Now, in my teens and early twenties, yeah, not so friends with myself. I kind of hated myself to be honest. I hated the sound of my voice and the color of my hair and the way my eyes point up but nobody else's do and the fact that I am really, badly pigeon-toed and that my feet are really big and my thighs are huge and even my cuticles...I hated my cuticles. (Honestly, still do. Cuticles gross me the fuck out.) And so I dyed my hair and stopped eating for a few years. And then one day I discovered this fun little trick called "slicing your arms open with razor blades". Not so much in the I want to die way as the oooh this feels like something and I haven't actually felt something more than self-loathing in a while and isn't red a pretty color and I shouldn't be doing this but you can't stop me sort of way. Yeah, I was a fucked up teenager. And so I sliced my skin open for a while, got all the way down to 98 pounds and still managed to be the one, the only, hideously fat 98 pound girl on the planet. I was HUGE. I was, like, a size ZERO. You should have seen me naked. Oh, that's right, you couldn't have. Because I absolutely refused to let anyone see me wearing less than 3 layers of clothes. That makes one's sex life fun, let me tell you.

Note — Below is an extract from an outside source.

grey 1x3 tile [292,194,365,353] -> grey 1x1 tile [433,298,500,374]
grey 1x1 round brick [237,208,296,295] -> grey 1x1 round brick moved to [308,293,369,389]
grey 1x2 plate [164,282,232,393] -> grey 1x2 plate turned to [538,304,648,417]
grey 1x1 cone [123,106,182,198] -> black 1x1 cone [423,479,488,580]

I guess what I'm getting at is that I know all about being uncomfortable within my own skin. I don't know how I came out of that place, but I did and it was pretty abrupt. I think it had a lot to do with the good boyfriend that I had, the one that thought I was gorgeous and funny and smart and didn't care if I weighed 98 or 150, he was totally into me. I was going to marry me in a big ass church with every single person he had ever met in his whole life there to witness it. He was great. He did more for my mental health in 3 years than 15 shrinks could have done in 10. I dumped him, of course. For Josh, none the less.

And Hannah helped. Hannah and I were in the computer lab in high school one day (guess who was the editor of the yearbook in high school? Guess who also only had one date her whole time in high school? Think those 2 facts aren't mutually exclusive?) and I pushed up my sleeve to glue something, which I never did normally, and Hannah saw a bunch of very red, very oozey, very scabby marks up my arm. I got a really good yelling at that day. Like, a MOM yelling. Like, an "I will kick your motherfucking ass to kingdom come if you do not stop this shit right fucking now" yelling. That helped a lot. I don't think I ever carved into myself after that day. I was kind of glad to get caught. She noticed, someone noticed. God knows my father didn't pay enough attention to me to notice.

Tough love, baby. Sometimes the shit works.

Speaking of Hannah, we have, well, traditions. Strange, odd little traditions. Traditions founded in high school computer labs. Traditions like renaming bodies of water with pomp and circumstance and coffee creamers, and the CLF which I won't start in on now but maybe, someday, far from now I will tell you about that one, and Something in the Name of Breakfast at 9:16. We did Something in the Name of Breakfast at 9:16 quite a lot a long time ago in a galaxy far far away. We haven't in many years but tomorrow, at 9:16 en punto, we are doing Something. Possibly Breakfast. I am super excited.

And as for today, I feel pretty comfortable. Maybe not 100% comfortable, but I'm on my way. I am really digging me lately. Especially my taste in music. I have great taste in music. Maybe I'll burn you a CD.